◆ EXERCISE INSTRUCTIONS ◆
Could you rewrite the program under each item, changing every "oppositeDirection" to "flipDirection" and leaving everything else as it is?

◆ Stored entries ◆
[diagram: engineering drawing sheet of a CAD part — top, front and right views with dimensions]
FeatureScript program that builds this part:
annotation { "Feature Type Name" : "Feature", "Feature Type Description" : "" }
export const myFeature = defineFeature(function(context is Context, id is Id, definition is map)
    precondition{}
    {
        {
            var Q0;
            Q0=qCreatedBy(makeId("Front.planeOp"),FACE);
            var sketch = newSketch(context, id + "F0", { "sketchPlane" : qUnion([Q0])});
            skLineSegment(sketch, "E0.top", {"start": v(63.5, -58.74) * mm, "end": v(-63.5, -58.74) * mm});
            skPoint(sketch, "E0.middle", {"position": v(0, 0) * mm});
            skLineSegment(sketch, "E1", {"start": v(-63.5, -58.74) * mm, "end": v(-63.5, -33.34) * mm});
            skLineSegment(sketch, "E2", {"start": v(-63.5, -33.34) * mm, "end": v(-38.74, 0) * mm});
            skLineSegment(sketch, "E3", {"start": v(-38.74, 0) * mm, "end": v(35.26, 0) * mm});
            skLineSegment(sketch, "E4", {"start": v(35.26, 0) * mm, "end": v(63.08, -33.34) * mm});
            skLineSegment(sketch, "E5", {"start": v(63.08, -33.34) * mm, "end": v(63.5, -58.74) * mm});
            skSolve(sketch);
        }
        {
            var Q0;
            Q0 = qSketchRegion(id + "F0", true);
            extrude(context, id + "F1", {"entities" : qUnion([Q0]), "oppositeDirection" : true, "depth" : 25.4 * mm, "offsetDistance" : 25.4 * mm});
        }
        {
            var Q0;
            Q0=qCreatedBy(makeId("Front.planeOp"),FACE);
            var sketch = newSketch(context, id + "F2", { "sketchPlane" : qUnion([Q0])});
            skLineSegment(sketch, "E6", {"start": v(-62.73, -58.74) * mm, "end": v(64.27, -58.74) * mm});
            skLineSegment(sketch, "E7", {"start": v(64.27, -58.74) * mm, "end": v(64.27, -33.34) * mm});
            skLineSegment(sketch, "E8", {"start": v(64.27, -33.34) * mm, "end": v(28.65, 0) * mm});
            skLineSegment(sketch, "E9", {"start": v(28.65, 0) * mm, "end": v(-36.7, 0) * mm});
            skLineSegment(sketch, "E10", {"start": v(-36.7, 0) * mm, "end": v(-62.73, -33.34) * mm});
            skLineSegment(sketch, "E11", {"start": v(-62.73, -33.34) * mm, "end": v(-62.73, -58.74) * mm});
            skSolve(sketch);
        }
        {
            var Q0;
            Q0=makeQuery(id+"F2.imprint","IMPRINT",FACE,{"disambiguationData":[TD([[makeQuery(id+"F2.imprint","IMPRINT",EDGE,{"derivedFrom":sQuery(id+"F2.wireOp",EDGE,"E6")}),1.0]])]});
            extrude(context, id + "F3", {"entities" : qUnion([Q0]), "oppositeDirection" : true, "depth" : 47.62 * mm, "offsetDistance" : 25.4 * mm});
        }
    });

◆ WRITTEN ANSWER ◆
[diagram: engineering drawing sheet of a CAD part — top, front and right views with dimensions]
FeatureScript program that builds this part:
annotation { "Feature Type Name" : "Feature", "Feature Type Description" : "" }
export const myFeature = defineFeature(function(context is Context, id is Id, definition is map)
    precondition{}
    {
        {
            var Q0;
            Q0=qCreatedBy(makeId("Front.planeOp"),FACE);
            var sketch = newSketch(context, id + "F0", { "sketchPlane" : qUnion([Q0])});
            skLineSegment(sketch, "E0.top", {"start": v(63.5, -58.74) * mm, "end": v(-63.5, -58.74) * mm});
            skPoint(sketch, "E0.middle", {"position": v(0, 0) * mm});
            skLineSegment(sketch, "E1", {"start": v(-63.5, -58.74) * mm, "end": v(-63.5, -33.34) * mm});
            skLineSegment(sketch, "E2", {"start": v(-63.5, -33.34) * mm, "end": v(-38.74, 0) * mm});
            skLineSegment(sketch, "E3", {"start": v(-38.74, 0) * mm, "end": v(35.26, 0) * mm});
            skLineSegment(sketch, "E4", {"start": v(35.26, 0) * mm, "end": v(63.08, -33.34) * mm});
            skLineSegment(sketch, "E5", {"start": v(63.08, -33.34) * mm, "end": v(63.5, -58.74) * mm});
            skSolve(sketch);
        }
        {
            var Q0;
            Q0 = qSketchRegion(id + "F0", true);
            extrude(context, id + "F1", {"entities" : qUnion([Q0]), "flipDirection" : true, "depth" : 25.4 * mm, "offsetDistance" : 25.4 * mm});
        }
        {
            var Q0;
            Q0=qCreatedBy(makeId("Front.planeOp"),FACE);
            var sketch = newSketch(context, id + "F2", { "sketchPlane" : qUnion([Q0])});
            skLineSegment(sketch, "E6", {"start": v(-62.73, -58.74) * mm, "end": v(64.27, -58.74) * mm});
            skLineSegment(sketch, "E7", {"start": v(64.27, -58.74) * mm, "end": v(64.27, -33.34) * mm});
            skLineSegment(sketch, "E8", {"start": v(64.27, -33.34) * mm, "end": v(28.65, 0) * mm});
            skLineSegment(sketch, "E9", {"start": v(28.65, 0) * mm, "end": v(-36.7, 0) * mm});
            skLineSegment(sketch, "E10", {"start": v(-36.7, 0) * mm, "end": v(-62.73, -33.34) * mm});
            skLineSegment(sketch, "E11", {"start": v(-62.73, -33.34) * mm, "end": v(-62.73, -58.74) * mm});
            skSolve(sketch);
        }
        {
            var Q0;
            Q0=makeQuery(id+"F2.imprint","IMPRINT",FACE,{"disambiguationData":[TD([[makeQuery(id+"F2.imprint","IMPRINT",EDGE,{"derivedFrom":sQuery(id+"F2.wireOp",EDGE,"E6")}),1.0]])]});
            extrude(context, id + "F3", {"entities" : qUnion([Q0]), "flipDirection" : true, "depth" : 47.62 * mm, "offsetDistance" : 25.4 * mm});
        }
    });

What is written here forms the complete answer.